Word for word, output the data that follows.

_Records drawn from a dataset_:
********

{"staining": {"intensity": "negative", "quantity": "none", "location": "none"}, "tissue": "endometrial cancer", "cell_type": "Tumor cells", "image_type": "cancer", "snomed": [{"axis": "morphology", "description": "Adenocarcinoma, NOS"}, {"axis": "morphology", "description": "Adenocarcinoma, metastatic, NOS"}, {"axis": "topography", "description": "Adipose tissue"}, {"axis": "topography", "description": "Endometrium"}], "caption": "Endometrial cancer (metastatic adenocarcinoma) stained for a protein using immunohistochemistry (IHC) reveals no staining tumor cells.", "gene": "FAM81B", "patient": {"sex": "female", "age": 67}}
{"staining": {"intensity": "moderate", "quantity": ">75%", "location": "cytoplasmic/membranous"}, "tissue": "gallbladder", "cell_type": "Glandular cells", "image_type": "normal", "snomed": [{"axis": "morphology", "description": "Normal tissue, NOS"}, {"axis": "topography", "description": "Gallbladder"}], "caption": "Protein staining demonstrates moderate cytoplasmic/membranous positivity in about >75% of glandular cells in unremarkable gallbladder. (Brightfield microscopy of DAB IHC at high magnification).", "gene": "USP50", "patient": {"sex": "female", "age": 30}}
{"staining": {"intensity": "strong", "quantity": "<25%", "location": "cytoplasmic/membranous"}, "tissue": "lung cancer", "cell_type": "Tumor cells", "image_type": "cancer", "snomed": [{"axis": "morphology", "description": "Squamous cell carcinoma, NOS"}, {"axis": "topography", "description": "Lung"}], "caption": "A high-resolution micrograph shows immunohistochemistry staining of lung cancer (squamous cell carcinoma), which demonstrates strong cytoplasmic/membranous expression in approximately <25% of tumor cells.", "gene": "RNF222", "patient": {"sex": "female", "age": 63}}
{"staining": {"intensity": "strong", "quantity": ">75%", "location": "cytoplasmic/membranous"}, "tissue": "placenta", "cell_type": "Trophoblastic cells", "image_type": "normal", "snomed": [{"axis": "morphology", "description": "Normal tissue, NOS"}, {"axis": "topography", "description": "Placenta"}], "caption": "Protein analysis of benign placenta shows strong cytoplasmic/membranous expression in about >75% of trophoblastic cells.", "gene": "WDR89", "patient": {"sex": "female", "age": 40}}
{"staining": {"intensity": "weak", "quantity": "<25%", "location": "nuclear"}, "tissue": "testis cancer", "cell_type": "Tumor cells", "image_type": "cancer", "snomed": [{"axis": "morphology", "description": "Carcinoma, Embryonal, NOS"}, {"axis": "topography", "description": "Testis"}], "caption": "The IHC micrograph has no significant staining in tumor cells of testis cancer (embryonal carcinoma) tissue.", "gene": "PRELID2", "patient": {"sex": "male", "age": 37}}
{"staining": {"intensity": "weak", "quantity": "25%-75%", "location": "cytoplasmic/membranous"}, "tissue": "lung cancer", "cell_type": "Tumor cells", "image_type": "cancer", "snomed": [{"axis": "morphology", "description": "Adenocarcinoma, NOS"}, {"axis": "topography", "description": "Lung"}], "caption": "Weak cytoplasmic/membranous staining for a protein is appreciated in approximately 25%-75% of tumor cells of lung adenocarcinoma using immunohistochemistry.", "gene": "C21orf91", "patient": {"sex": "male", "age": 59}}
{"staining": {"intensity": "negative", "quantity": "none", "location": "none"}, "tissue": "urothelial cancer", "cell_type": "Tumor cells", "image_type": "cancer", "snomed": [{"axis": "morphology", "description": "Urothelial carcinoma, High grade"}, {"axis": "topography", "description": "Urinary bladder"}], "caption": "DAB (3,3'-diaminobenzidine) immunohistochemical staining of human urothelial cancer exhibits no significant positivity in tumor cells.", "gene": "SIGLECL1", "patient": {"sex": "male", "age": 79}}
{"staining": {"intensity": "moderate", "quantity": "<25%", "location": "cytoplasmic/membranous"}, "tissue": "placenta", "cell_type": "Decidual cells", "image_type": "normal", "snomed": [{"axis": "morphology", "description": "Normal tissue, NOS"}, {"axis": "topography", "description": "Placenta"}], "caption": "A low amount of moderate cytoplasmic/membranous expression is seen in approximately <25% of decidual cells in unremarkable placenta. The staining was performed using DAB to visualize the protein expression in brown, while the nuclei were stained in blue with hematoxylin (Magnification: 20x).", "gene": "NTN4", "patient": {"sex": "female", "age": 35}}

********

_Result below_:
{"staining": {"intensity": "negative", "quantity": "none", "location": "none"}, "tissue": "endometrial cancer", "cell_type": "Tumor cells", "image_type": "cancer", "snomed": [{"axis": "morphology", "description": "Adenocarcinoma, NOS"}, {"axis": "morphology", "description": "Adenocarcinoma, metastatic, NOS"}, {"axis": "topography", "description": "Adipose tissue"}, {"axis": "topography", "description": "Endometrium"}], "caption": "Endometrial cancer (metastatic adenocarcinoma) stained for a protein using immunohistochemistry (IHC) reveals no staining tumor cells.", "gene": "FAM81B", "patient": {"sex": "female", "age": 67}}
{"staining": {"intensity": "moderate", "quantity": ">75%", "location": "cytoplasmic/membranous"}, "tissue": "gallbladder", "cell_type": "Glandular cells", "image_type": "normal", "snomed": [{"axis": "morphology", "description": "Normal tissue, NOS"}, {"axis": "topography", "description": "Gallbladder"}], "caption": "Protein staining demonstrates moderate cytoplasmic/membranous positivity in about >75% of glandular cells in unremarkable gallbladder. (Brightfield microscopy of DAB IHC at high magnification).", "gene": "USP50", "patient": {"sex": "female", "age": 30}}
{"staining": {"intensity": "strong", "quantity": "<25%", "location": "cytoplasmic/membranous"}, "tissue": "lung cancer", "cell_type": "Tumor cells", "image_type": "cancer", "snomed": [{"axis": "morphology", "description": "Squamous cell carcinoma, NOS"}, {"axis": "topography", "description": "Lung"}], "caption": "A high-resolution micrograph shows immunohistochemistry staining of lung cancer (squamous cell carcinoma), which demonstrates strong cytoplasmic/membranous expression in approximately <25% of tumor cells.", "gene": "RNF222", "patient": {"sex": "female", "age": 63}}
{"staining": {"intensity": "strong", "quantity": ">75%", "location": "cytoplasmic/membranous"}, "tissue": "placenta", "cell_type": "Trophoblastic cells", "image_type": "normal", "snomed": [{"axis": "morphology", "description": "Normal tissue, NOS"}, {"axis": "topography", "description": "Placenta"}], "caption": "Protein analysis of benign placenta shows strong cytoplasmic/membranous expression in about >75% of trophoblastic cells.", "gene": "WDR89", "patient": {"sex": "female", "age": 40}}
{"staining": {"intensity": "weak", "quantity": "<25%", "location": "nuclear"}, "tissue": "testis cancer", "cell_type": "Tumor cells", "image_type": "cancer", "snomed": [{"axis": "morphology", "description": "Carcinoma, Embryonal, NOS"}, {"axis": "topography", "description": "Testis"}], "caption": "The IHC micrograph has no significant staining in tumor cells of testis cancer (embryonal carcinoma) tissue.", "gene": "PRELID2", "patient": {"sex": "male", "age": 37}}
{"staining": {"intensity": "weak", "quantity": "25%-75%", "location": "cytoplasmic/membranous"}, "tissue": "lung cancer", "cell_type": "Tumor cells", "image_type": "cancer", "snomed": [{"axis": "morphology", "description": "Adenocarcinoma, NOS"}, {"axis": "topography", "description": "Lung"}], "caption": "Weak cytoplasmic/membranous staining for a protein is appreciated in approximately 25%-75% of tumor cells of lung adenocarcinoma using immunohistochemistry.", "gene": "C21orf91", "patient": {"sex": "male", "age": 59}}
{"staining": {"intensity": "negative", "quantity": "none", "location": "none"}, "tissue": "urothelial cancer", "cell_type": "Tumor cells", "image_type": "cancer", "snomed": [{"axis": "morphology", "description": "Urothelial carcinoma, High grade"}, {"axis": "topography", "description": "Urinary bladder"}], "caption": "DAB (3,3'-diaminobenzidine) immunohistochemical staining of human urothelial cancer exhibits no significant positivity in tumor cells.", "gene": "SIGLECL1", "patient": {"sex": "male", "age": 79}}
{"staining": {"intensity": "moderate", "quantity": "<25%", "location": "cytoplasmic/membranous"}, "tissue": "placenta", "cell_type": "Decidual cells", "image_type": "normal", "snomed": [{"axis": "morphology", "description": "Normal tissue, NOS"}, {"axis": "topography", "description": "Placenta"}], "caption": "A low amount of moderate cytoplasmic/membranous expression is seen in approximately <25% of decidual cells in unremarkable placenta. The staining was performed using DAB to visualize the protein expression in brown, while the nuclei were stained in blue with hematoxylin (Magnification: 20x).", "gene": "NTN4", "patient": {"sex": "female", "age": 35}}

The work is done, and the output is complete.